Nevada argued, all the way to the Ninth Circuit, that its injunction request could also cover removal of plutonium from the NNSS. District Judge Miranda Du disagreed, and so did a panel of Ninth Circuit judges. That sent Carson City scrambling back to District Court, where the state and its attorneys said last week that “Nevada intends to file a motion for leave to amend its Complaint to include, among other things, a request that DOE remove the plutonium it shipped here without Nevada’s knowledge or consent.”
The motion is expected to be filed on Aug. 30, according to last week’s procedural filing.
Energy Secretary Rick Perry has said the plutonium shipped to Nevada will be removed by 2026 to the Los Alamos National Laboratory in New Mexico, which will use the material to make new fissile nuclear-weapon cores called pits for future intercontinental ballistic missile warheads.
Nevada claimed the NNSA violated federal law by shipping plutonium over the road to the state without performing a more detailed environmental review than the agency wound up doing.

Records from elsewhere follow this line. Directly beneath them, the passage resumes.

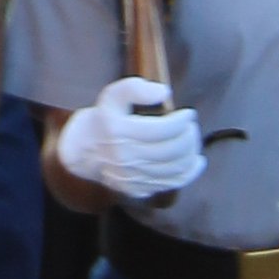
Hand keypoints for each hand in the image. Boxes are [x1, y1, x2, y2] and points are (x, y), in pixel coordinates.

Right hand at [58, 77, 205, 202]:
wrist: (82, 151)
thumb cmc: (103, 119)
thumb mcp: (112, 95)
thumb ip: (135, 88)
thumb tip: (163, 93)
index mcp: (118, 131)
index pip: (160, 130)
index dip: (181, 122)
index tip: (189, 114)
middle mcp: (125, 156)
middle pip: (170, 151)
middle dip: (189, 137)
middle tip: (192, 127)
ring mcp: (131, 176)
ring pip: (173, 170)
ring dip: (191, 154)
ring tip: (193, 141)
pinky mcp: (137, 189)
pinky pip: (169, 184)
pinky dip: (188, 174)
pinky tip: (195, 162)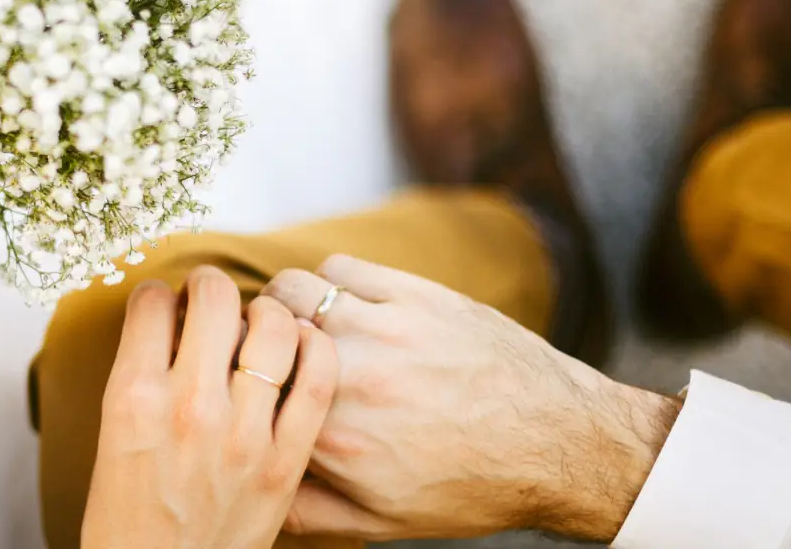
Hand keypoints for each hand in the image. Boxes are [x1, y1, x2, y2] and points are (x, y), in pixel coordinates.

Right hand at [81, 268, 339, 548]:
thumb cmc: (127, 519)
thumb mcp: (111, 438)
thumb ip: (139, 376)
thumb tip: (172, 324)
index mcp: (133, 397)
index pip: (151, 302)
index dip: (162, 293)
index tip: (168, 304)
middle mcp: (188, 406)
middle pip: (214, 297)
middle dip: (211, 284)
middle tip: (212, 296)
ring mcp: (243, 433)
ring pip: (274, 325)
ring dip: (266, 309)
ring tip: (260, 320)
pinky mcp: (286, 461)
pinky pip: (319, 378)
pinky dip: (316, 347)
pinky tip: (304, 345)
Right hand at [263, 255, 680, 542]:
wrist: (560, 444)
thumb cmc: (473, 487)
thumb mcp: (384, 521)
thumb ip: (307, 510)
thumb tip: (252, 495)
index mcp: (335, 440)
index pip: (244, 390)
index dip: (229, 381)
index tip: (230, 380)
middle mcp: (351, 378)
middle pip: (255, 332)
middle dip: (248, 339)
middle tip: (262, 351)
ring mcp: (384, 329)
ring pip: (290, 289)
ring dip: (283, 304)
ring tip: (301, 325)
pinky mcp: (416, 295)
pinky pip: (340, 268)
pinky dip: (330, 283)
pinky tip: (346, 306)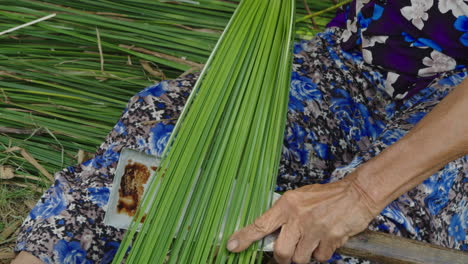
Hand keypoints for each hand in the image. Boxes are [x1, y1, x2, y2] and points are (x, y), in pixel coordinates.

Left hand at [226, 177, 378, 263]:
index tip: (232, 246)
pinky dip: (322, 253)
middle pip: (281, 252)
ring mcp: (315, 229)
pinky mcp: (331, 239)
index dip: (245, 237)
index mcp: (287, 205)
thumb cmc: (327, 196)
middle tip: (289, 253)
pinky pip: (320, 258)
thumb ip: (285, 214)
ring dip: (305, 255)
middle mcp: (298, 218)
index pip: (261, 224)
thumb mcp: (300, 197)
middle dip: (284, 258)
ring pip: (300, 259)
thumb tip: (271, 232)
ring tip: (313, 240)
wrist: (357, 193)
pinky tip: (326, 239)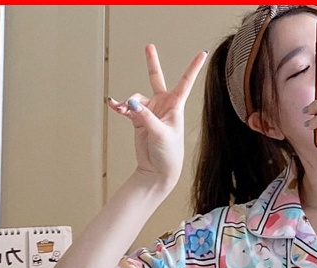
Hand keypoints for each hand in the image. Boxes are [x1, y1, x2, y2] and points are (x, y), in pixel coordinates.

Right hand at [108, 45, 207, 188]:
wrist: (158, 171)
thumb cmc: (168, 154)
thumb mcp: (160, 134)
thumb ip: (146, 116)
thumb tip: (130, 102)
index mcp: (175, 106)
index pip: (185, 82)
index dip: (193, 68)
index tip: (202, 54)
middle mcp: (163, 106)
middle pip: (156, 79)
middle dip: (152, 62)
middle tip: (148, 46)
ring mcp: (150, 112)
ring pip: (136, 97)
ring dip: (128, 102)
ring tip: (122, 109)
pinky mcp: (139, 120)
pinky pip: (127, 108)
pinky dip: (120, 107)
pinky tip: (113, 106)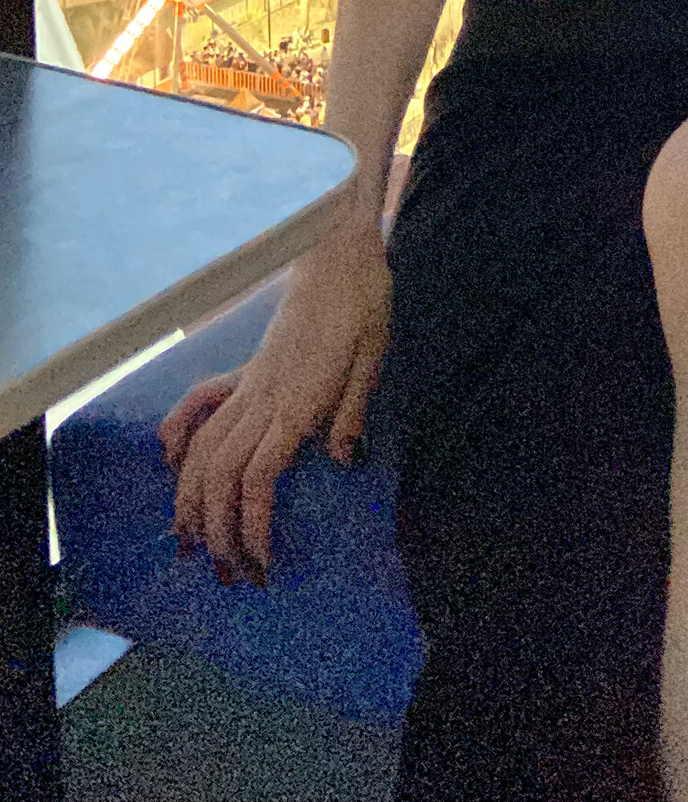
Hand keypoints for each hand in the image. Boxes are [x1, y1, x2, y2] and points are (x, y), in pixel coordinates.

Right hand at [160, 224, 390, 587]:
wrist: (337, 252)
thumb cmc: (364, 301)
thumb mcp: (374, 353)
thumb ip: (353, 408)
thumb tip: (342, 462)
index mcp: (297, 401)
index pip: (257, 478)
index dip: (251, 527)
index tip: (261, 563)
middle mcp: (263, 397)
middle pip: (221, 476)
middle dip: (218, 532)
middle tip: (231, 575)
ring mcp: (248, 382)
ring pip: (201, 449)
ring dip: (191, 500)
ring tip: (191, 545)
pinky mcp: (244, 371)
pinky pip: (198, 406)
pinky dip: (178, 437)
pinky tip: (173, 466)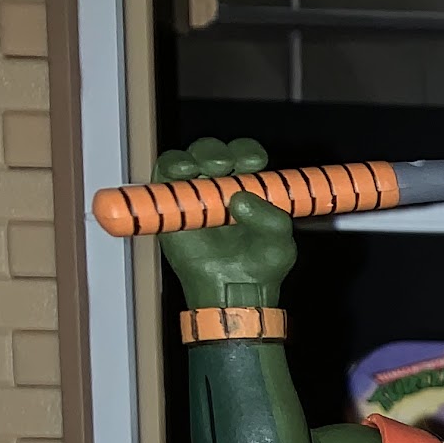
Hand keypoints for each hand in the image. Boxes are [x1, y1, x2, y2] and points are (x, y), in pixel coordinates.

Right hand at [154, 138, 295, 306]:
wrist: (234, 291)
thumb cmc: (261, 266)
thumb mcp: (280, 243)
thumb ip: (270, 219)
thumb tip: (239, 199)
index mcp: (250, 187)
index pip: (247, 156)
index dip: (248, 153)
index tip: (252, 163)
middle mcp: (221, 185)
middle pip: (213, 151)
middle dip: (217, 152)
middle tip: (224, 166)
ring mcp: (195, 193)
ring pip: (185, 159)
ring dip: (192, 157)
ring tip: (199, 169)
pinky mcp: (171, 205)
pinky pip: (163, 178)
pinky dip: (170, 170)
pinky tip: (183, 174)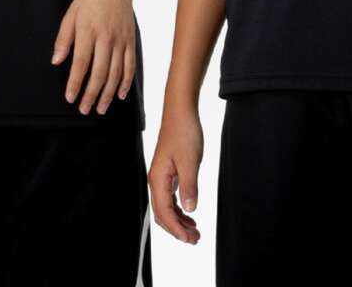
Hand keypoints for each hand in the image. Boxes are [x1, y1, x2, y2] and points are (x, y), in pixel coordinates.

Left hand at [51, 0, 135, 114]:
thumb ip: (63, 39)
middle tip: (84, 110)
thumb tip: (56, 61)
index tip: (70, 98)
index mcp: (88, 30)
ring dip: (108, 93)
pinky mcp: (131, 40)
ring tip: (100, 108)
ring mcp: (121, 40)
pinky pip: (130, 65)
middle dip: (92, 94)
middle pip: (100, 72)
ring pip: (116, 73)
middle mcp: (106, 37)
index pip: (81, 62)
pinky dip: (126, 82)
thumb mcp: (70, 14)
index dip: (75, 82)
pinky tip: (120, 95)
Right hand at [148, 107, 202, 243]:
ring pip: (166, 206)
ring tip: (194, 230)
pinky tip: (189, 213)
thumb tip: (190, 209)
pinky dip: (179, 208)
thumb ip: (189, 186)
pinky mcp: (168, 171)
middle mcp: (156, 179)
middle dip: (177, 229)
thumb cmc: (184, 132)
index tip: (189, 239)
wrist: (180, 111)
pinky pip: (170, 196)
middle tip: (195, 239)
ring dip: (178, 220)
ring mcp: (162, 175)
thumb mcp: (190, 161)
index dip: (176, 229)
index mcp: (158, 178)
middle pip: (162, 213)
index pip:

The NNSA claims its review of the move, called a supplement analysis, fulfilled its legal obligations.
The plutonium sent to Nevada was half of a 1-metric-ton tranche that had to be removed from the Savannah River Site in South Carolina, under a federal court order in a lawsuit filed by that state, by Jan. 1, 2020. In a July filing in the South Carolina lawsuit, the NNSA said it had removed the rest of the plutonium covered by the 2017 court order from the Savannah River Site and South Carolina.